Dans ce contexte, une équipe de chercheurs de l’Université McMaster (Canada) a découvert qu’une exposition continue au rouge Allura AC (E129) nuit à la santé intestinale et favorise l’inflammation, en perturbant directement la fonction de cette barrière.
Un colorant alimentaire synthétique trop utilisé
L’utilisation de colorants alimentaires synthétiques a considérablement augmenté au cours des dernières décennies, mais il y a eu peu d’études sur les effets de ces derniers sur la santé intestinale et globale.
En effet, ces composés sont métabolisés pour générer des amines aromatiques libres dans la lumière intestinale, dont certaines sont potentiellement cancérigènes et mutagènes. Parmi eux, le rouge Allura AC (FD&C Red 40 ou E129) est le colorant le plus largement utilisé dans de nombreux pays. Il peut être trouvé dans les produits alimentaires couramment consommés et destinés aux enfants (par exemple les céréales du petit déjeuner, les boissons et les confiseries).

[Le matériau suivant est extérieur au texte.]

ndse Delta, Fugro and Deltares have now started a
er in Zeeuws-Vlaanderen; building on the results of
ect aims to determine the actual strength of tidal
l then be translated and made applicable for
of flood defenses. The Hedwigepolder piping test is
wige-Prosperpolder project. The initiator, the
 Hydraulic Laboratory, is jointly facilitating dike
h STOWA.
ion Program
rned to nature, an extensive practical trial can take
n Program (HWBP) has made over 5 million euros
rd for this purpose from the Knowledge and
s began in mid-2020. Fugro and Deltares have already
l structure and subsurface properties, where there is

De plus, des études antérieures ont démontré que ce colorant exerce des propriétés pro-inflammatoires dans le foie et les reins de rats étudiés. Une dose de 10 mg/kg de poids corporel administrés par voie orale à des souris a entraîné des dommages importants à l’ADN de leur côlon. Bien qu’il soit très répandu dans notre alimentation, les chercheurs ne comprennent pas encore bien comment il influence l’inflammation intestinale.
Une consommation occasionnelle sans conséquence ?

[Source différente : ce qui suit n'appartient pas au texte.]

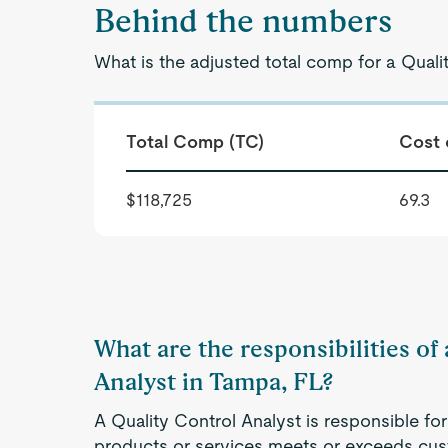
Behind the numbers
What is the adjusted total comp for a Quali
Total Comp (TC)
Cost 
$118,725
69.3
What are the responsibilities of
Analyst in Tampa, FL?
A Quality Control Analyst is responsible for
products or services meets or exceeds cus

Les chercheurs ont découvert qu’une exposition continue au rouge allura AC nuit à la santé intestinale et favorise l’inflammation. Le colorant perturbe directement la fonction de la barrière intestinale et augmente la production de sérotonine, une hormone (neurotransmetteur) présente dans l’intestin, qui modifie par la suite la composition du microbiote intestinal, entraînant une sensibilité accrue.
Waliul Khan, auteur principal de l’étude, professeur au Département de pathologie et de médecine moléculaire et chercheur principal au Farncombe Family Digestive Health Research Institute, explique dans un communiqué : « Cette étude démontre les effets nocifs significatifs du rouge allura sur la santé intestinale et identifie la sérotonine intestinale comme un facteur critique médiant ces effets. Ces découvertes ont une implication importante dans la prévention et la gestion de l’inflammation intestinale ».

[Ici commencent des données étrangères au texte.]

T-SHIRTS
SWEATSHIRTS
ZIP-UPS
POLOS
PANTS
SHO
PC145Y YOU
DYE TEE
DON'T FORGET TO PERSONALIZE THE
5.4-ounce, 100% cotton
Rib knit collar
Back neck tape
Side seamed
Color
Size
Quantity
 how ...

Malgré le fait que l’exposition intermittente chez la souris (similaire à une exposition humaine typique) pendant 12 semaines n’influence pas la sensibilité à la colite, l’exposition au début de la vie rend les souris plus sensibles à la colite.
W. Khan déclare : « Ce que nous avons découvert est frappant et alarmant, car ce colorant alimentaire synthétique commun est un déclencheur alimentaire potentiel des maladies inflammatoires de l’intestin. Cette recherche est une avancée significative pour alerter le public sur les méfaits potentiels des colorants alimentaires que nous consommons quotidiennement ». Il ajoute : « La littérature suggère que la consommation d’Allura Red affecte également certaines allergies, troubles immunitaires et problèmes de comportement chez les enfants, tels que le trouble du déficit de l’attention avec ou sans hyperactivité ».
Ces dernières années, des progrès significatifs ont été accomplis dans l’identification des gènes de susceptibilité et la compréhension du rôle du système immunitaire et du microbiote dans le développement des maladies inflammatoires de l’intestin. Cependant, la définition de la part des facteurs de risque environnementaux dans ce domaine reste assez faible.
Cette découverte d’un lien potentiel entre ce colorant alimentaire couramment utilisé et les maladies inflammatoires de l’intestin justifie à elle seule des études complémentaires et plus approfondies dans le domaine des colorants alimentaires.